***** SEZIONE DI TESTO

Imparare il “bell’amore”

Si può parlare ai giovani di sessualità e affettività? Al Politecnico di Milano, un’aula piena ci dice di sì.

Ruffini
Marco Ruffini tiene un incontro sul tema dell’affettività in università.

Da quattro anni sono tornato alla Bovisa, quartiere della periferia nord di Milano. Qui, al Politecnico, avevo passato ore e ore nella mia carriera universitaria di allievo architetto. E qui oggi sono cappellano. Dopo la pandemia, lo spazio adibito a cappella è stato trasformato in aula studio. Sono quindi un cappellano senza cappella: dispongo di due uffici, ma celebro la messa in pausa pranzo nelle aule che l’Ateneo mette a disposizione di volta in volta. Molto si gioca quindi nei rapporti e nella “visibilità” che la mia permanenza nei due Campus riesce ad avere. Si tratta di intercettare le esigenze dette e non dette dei ragazzi.

Durante l’ultimo anno, le mie energie sono andate soprattutto nel preparare e tenere una serie di incontri di educazione agli affetti e alla sessualità che ho chiamato La bottega dell’orefice, prendendo in prestito il titolo dall’opera teatrale di Karol Wojtyla. Mi sono preso un pomeriggio per tappezzare le zone nei pressi delle macchinette di bibite e caffè con i miei annunci, che riportavano i dettagli dell’iniziativa sullo sfondo di due fedi sponsali. E la scritta: «Un laboratorio per imparare il vocabolario dell’amore». So che a Ingegneria meccanica due ragazzi hanno commentato, dopo avere lanciato uno sguardo un po’ distratto: “Deve essere un laboratorio di metallurgia!”.

**********
***** DATI DA ESAMINARE

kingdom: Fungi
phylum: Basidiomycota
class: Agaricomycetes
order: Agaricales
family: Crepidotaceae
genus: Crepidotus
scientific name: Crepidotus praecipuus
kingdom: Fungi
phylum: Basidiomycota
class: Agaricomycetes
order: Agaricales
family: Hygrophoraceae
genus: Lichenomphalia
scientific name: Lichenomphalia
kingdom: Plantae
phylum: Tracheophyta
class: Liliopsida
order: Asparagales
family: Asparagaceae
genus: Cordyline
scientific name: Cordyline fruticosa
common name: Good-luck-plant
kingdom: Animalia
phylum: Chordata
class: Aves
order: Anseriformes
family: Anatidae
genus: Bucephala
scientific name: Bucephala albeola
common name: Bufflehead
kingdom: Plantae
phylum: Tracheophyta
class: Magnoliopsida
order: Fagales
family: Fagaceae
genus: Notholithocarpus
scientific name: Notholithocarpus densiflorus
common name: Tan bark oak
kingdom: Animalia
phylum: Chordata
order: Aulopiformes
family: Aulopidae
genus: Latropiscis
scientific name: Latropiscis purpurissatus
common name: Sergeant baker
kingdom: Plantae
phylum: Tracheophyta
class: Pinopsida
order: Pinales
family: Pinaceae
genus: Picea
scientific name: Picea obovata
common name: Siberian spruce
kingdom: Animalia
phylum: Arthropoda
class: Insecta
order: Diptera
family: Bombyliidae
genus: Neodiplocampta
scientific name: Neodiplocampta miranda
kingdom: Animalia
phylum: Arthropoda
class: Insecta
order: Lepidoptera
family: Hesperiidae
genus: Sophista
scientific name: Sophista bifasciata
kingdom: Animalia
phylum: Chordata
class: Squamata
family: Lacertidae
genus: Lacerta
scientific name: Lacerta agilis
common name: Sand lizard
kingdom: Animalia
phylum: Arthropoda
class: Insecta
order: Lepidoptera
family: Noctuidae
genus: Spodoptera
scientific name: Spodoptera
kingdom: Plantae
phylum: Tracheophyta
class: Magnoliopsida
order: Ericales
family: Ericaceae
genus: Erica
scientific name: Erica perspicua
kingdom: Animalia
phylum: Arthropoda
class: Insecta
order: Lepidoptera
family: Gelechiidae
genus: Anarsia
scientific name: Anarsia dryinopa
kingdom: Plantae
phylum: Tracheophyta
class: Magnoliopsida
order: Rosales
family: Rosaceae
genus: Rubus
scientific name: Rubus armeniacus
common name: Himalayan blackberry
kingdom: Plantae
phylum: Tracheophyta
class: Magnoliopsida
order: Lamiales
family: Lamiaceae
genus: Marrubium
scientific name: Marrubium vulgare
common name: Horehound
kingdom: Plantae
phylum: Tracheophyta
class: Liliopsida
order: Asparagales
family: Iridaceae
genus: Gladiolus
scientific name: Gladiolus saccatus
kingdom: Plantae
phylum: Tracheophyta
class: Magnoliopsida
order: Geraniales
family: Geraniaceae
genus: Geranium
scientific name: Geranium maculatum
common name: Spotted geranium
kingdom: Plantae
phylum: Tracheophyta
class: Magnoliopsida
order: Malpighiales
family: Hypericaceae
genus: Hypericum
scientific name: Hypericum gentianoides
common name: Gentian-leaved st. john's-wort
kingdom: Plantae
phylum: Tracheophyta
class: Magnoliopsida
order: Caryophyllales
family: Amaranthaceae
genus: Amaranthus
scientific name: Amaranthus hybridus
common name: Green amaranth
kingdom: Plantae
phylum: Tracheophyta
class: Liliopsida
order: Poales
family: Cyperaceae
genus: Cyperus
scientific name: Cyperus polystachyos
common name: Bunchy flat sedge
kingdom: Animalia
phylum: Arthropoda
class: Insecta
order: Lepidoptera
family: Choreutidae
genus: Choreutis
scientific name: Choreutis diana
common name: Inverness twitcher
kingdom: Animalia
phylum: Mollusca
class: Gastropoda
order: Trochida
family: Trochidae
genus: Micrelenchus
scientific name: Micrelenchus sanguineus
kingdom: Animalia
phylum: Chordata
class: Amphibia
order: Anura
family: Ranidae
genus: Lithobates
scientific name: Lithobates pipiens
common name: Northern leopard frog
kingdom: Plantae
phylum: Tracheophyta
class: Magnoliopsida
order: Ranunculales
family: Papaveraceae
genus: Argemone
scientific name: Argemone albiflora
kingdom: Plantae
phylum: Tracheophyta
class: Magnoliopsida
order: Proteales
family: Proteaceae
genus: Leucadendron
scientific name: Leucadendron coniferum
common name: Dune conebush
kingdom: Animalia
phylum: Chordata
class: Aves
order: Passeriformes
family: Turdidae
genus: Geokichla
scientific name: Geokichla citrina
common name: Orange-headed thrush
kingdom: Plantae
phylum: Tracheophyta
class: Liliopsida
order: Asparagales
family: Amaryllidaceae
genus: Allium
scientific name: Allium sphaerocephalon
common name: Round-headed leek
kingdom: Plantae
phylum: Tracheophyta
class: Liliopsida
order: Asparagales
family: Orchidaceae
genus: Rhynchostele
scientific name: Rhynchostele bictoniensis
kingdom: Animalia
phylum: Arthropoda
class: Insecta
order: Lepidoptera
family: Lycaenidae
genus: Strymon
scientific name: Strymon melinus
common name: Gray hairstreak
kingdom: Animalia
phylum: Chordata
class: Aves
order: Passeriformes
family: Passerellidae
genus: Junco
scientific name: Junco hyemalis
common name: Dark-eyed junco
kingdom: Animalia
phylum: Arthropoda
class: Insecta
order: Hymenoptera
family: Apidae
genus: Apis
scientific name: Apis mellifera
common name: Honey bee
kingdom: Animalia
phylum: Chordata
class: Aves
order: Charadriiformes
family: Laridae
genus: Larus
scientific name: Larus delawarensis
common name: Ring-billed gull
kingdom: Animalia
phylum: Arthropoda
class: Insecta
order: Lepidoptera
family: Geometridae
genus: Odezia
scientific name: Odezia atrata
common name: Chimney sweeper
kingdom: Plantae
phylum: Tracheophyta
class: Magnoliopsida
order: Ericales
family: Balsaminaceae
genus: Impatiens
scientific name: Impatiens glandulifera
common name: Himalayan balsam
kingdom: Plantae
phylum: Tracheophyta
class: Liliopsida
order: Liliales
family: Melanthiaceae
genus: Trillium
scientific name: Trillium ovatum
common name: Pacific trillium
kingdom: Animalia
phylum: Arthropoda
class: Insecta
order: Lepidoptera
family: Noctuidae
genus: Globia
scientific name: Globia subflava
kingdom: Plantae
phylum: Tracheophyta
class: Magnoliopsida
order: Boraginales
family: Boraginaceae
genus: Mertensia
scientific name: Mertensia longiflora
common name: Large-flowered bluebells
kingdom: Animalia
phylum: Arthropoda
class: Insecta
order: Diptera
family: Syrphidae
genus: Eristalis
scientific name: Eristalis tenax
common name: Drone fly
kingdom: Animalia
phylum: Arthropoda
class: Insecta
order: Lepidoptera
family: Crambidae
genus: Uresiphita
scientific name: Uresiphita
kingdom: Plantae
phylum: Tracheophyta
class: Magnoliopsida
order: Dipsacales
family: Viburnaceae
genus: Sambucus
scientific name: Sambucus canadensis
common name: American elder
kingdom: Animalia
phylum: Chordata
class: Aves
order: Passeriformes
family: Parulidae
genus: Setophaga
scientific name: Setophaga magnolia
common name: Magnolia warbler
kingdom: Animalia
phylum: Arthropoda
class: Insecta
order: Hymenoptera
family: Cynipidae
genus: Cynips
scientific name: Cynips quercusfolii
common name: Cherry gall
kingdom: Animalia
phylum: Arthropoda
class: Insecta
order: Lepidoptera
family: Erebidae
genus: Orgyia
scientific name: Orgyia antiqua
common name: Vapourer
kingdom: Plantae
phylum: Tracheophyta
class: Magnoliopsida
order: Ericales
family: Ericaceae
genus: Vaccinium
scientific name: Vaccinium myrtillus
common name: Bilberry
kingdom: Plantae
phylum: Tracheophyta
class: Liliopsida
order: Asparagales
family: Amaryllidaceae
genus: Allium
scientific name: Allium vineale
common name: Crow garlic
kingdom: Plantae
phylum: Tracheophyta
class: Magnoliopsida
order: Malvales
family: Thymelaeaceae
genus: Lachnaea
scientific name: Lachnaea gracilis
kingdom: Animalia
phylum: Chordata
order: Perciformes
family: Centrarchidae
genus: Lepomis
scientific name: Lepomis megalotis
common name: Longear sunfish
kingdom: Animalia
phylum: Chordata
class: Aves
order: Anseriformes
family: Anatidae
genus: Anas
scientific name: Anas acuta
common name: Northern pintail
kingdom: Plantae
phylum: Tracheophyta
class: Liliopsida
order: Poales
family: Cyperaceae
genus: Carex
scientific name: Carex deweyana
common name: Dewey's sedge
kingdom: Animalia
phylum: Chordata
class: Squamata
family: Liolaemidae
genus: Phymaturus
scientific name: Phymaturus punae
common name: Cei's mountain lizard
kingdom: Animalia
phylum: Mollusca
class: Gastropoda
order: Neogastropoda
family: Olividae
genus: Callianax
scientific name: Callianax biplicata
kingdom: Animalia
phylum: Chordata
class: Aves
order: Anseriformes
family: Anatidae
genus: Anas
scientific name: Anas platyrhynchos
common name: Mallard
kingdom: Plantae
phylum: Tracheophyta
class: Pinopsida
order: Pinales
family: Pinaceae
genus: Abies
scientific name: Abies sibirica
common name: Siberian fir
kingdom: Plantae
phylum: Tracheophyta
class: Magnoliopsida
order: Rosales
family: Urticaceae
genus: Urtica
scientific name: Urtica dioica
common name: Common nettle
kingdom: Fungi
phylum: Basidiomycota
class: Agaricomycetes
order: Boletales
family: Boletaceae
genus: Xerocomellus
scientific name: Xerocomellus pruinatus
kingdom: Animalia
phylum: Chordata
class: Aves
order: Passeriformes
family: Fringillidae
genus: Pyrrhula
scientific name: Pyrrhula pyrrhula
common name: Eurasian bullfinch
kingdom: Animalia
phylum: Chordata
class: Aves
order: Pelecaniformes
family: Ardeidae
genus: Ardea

**********

* PROBLEMI ED ESERCIZI:
1. Aggiorna il tratto da "Si può parlare" fino a "dette dei ragazzi." nel testo sul cappellano del Politecnico e metti "assistente spirituale" al posto di "cappellano".
2. Traduci in inglese questa frase del testo sul cappellano del Politecnico: «Si tratta di intercettare le esigenze dette e non dette dei ragazzi.»

* SOLUZIONI DEGLI ESERCIZI:
1.
Si può parlare ai giovani di sessualità e affettività? Al Politecnico di Milano, un’aula piena ci dice di sì.

Ruffini
Marco Ruffini tiene un incontro sul tema dell’affettività in università.

Da quattro anni sono tornato alla Bovisa, quartiere della periferia nord di Milano. Qui, al Politecnico, avevo passato ore e ore nella mia carriera universitaria di allievo architetto. E qui oggi sono assistente spirituale. Dopo la pandemia, lo spazio adibito a cappella è stato trasformato in aula studio. Sono quindi un assistente spirituale senza cappella: dispongo di due uffici, ma celebro la messa in pausa pranzo nelle aule che l’Ateneo mette a disposizione di volta in volta. Molto si gioca quindi nei rapporti e nella “visibilità” che la mia permanenza nei due Campus riesce ad avere. Si tratta di intercettare le esigenze dette e non dette dei ragazzi.

2. It is a matter of picking up on the young people's spoken and unspoken needs.